Blue Hours
Daphne Kalotay
September 17, 2019

It’s 1991, and recent college graduate Mim wants to be a writer, but for now she is folding clothes at Benetton. She notices the trash-filled streets and befriends exotic Kyra, who joins Mim’s disparate group of roommates, all squeezed together in a crumbling NYC apartment. Their relationship gets closer, and Mim meets Roy, the man Kyra plans to marry. Then, the anguish of another of the roommates, a veteran of the Gulf war, becomes unbearable, and Mim returns home to Boston. She loses track of Kyra for twenty years. Now it’s 2012, Mim is married, a successful writer and raising an adopted child when she learns that Kyra has disappeared in Afghanistan. Mim’s journey to find her old friend forces her to confront her choices, herself, and her understanding of America’s ability to change the world.

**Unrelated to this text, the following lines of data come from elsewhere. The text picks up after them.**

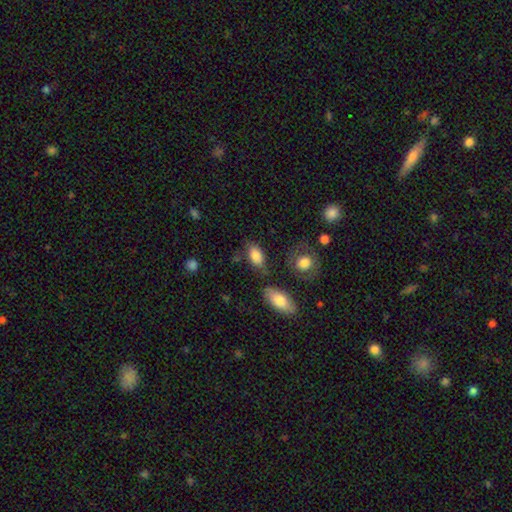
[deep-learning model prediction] Smooth or featured? smooth (84%)
How rounded? in between (91%)
Merging? none (68%)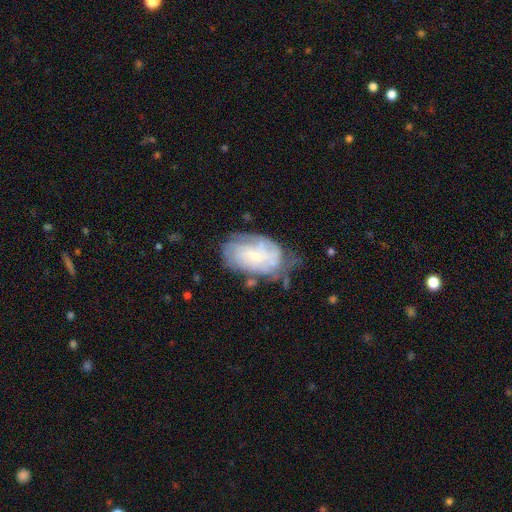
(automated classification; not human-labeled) smooth-or-featured: featured or disk: 70% | smooth: 22% | star or artifact: 8%
  disk-edge-on: no: 96% | yes: 4%
    bar: no: 65% | weak: 29% | strong: 6%
    has-spiral-arms: yes: 84% | no: 16%
      spiral-winding: tight: 64% | medium: 27% | loose: 9%
      spiral-arm-count: can't tell: 56% | 2: 12% | 4: 12% | 3: 11% | more than 4: 6% | 1: 4%
    bulge-size: small: 69% | moderate: 22% | none: 6% | large: 2% | dominant: 1%
  merging: none: 54% | minor disturbance: 28% | major disturbance: 14% | merger: 4%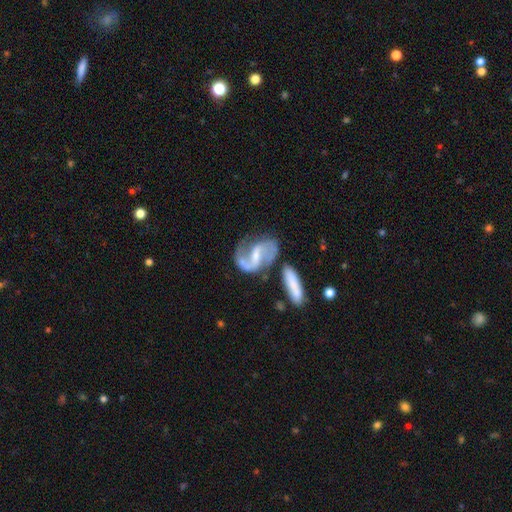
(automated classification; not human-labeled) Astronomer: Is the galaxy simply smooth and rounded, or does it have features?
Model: featured or disk — 86%.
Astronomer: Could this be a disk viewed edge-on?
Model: no — 96%.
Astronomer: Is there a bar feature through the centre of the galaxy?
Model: weak — 45% (runner-up: strong, 33%).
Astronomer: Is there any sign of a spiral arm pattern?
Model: yes — 94%.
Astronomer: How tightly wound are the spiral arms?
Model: medium — 45% (runner-up: loose, 41%).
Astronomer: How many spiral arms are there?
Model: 2 — 86%.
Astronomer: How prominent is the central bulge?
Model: small — 55% (runner-up: moderate, 33%).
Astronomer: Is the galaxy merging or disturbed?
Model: none — 50%.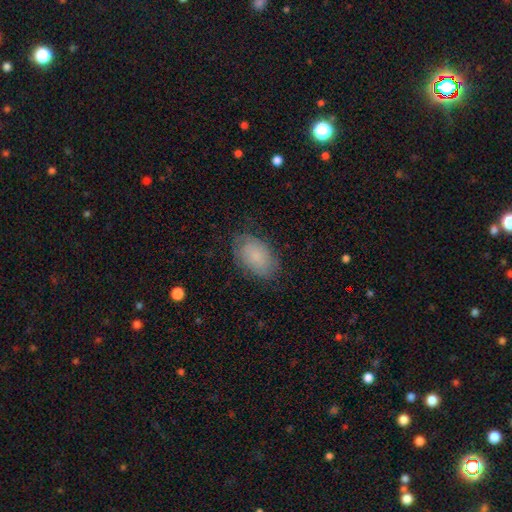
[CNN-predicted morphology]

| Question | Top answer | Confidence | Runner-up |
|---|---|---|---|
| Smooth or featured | smooth | 71% | featured or disk (21%) |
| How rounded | in between | 90% | round (9%) |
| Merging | none | 74% | minor disturbance (19%) |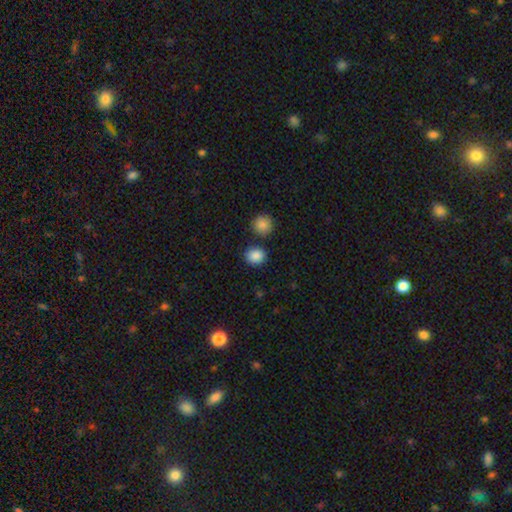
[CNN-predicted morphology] A smooth galaxy with no disk features (87%) that is round (78%). Merging: none (81%).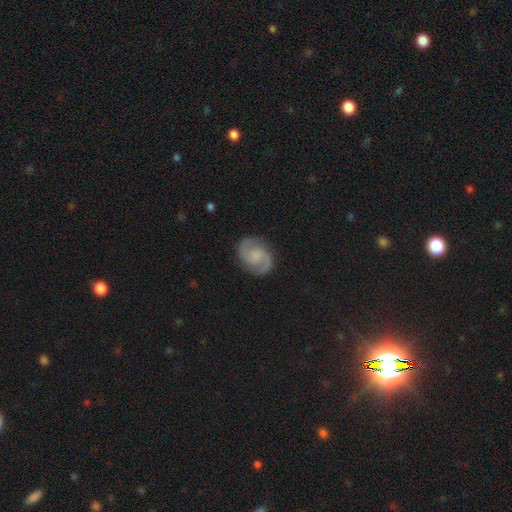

Join me today as I talk to Daphne Kalotay about her new novel Blue Hours (Triquarterly, 2019). Kalotay is the author of the critically acclaimed collection Calamity and Other Stories, which was shortlisted for the 2005 Story Prize; the award-winning novel Russian Winter--a national and international bestseller--and the novel Sight Reading, winner of the 2014 New England Society Book Award in Fiction. She received her M.A. from Boston University's Creative Writing Program, where her stories won the Florence Engel Randall Fiction Prize and a Transatlantic Review Award from the Henfield Foundation, before earning her Ph.D. in Modern and Contemporary Literature. Daphne has received fellowships from the Christopher Isherwood Foundation, Yaddo, and MacDowell. She has taught literature and creative writing at Princeton University, University of Massachusetts, Middlebury College, Boston University, Skidmore College, Harvard University and Grub Street. She lives in Somerville, Massachusetts, and in her spare time, tries to keep rabbits out of her vegetable garden. She also likes to take long urban walks, from one neighborhood into another.